■ TRY IT: Using the records below, find how many lines hold the word "гріхи" and reply with only that number.

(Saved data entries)
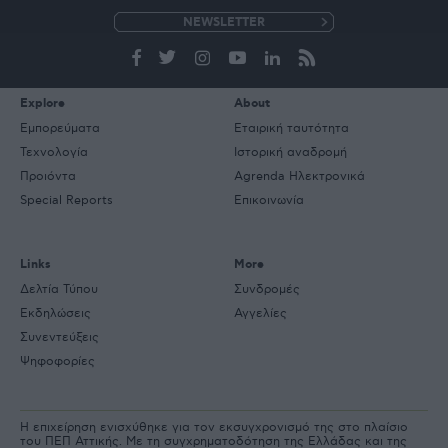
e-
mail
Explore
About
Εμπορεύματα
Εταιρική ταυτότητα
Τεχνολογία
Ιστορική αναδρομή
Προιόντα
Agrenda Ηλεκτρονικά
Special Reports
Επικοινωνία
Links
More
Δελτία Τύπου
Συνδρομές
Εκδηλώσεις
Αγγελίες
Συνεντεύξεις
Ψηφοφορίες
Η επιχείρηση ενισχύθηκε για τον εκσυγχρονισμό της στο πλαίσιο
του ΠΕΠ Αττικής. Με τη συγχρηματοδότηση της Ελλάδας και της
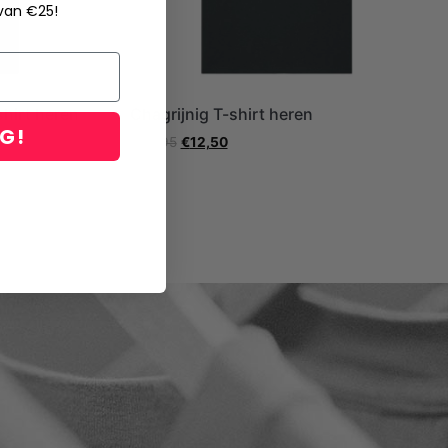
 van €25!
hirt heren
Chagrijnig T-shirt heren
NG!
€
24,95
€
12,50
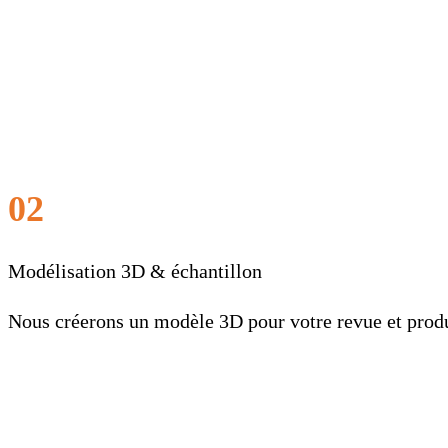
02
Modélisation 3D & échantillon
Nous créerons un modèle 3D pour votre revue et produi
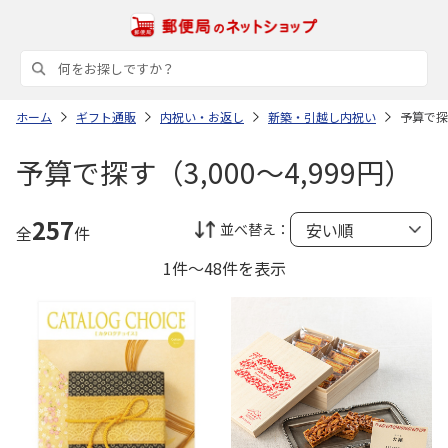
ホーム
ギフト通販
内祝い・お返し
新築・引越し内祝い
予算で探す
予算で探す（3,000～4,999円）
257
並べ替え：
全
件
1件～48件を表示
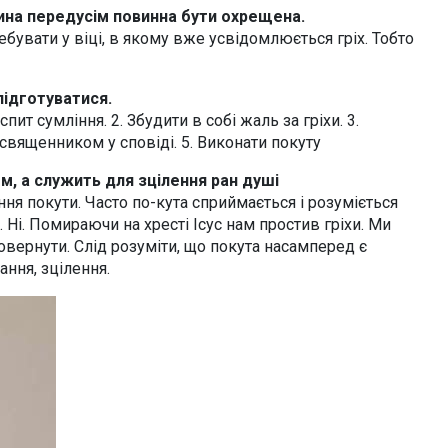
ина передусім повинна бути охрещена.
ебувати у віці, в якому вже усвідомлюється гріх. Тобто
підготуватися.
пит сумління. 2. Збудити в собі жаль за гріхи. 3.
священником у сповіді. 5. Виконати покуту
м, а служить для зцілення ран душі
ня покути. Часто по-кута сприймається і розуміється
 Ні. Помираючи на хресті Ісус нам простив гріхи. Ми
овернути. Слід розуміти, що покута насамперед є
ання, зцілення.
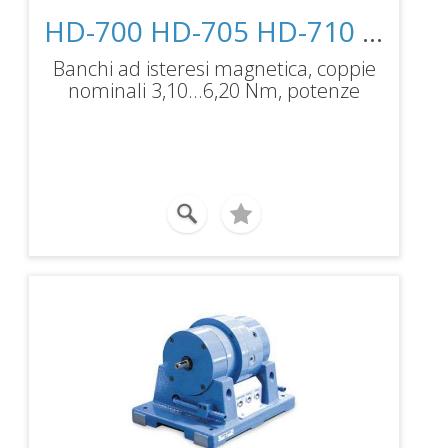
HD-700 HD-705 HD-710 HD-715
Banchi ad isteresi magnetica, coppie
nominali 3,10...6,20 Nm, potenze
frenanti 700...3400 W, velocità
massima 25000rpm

■ TASK OUTPUT: 2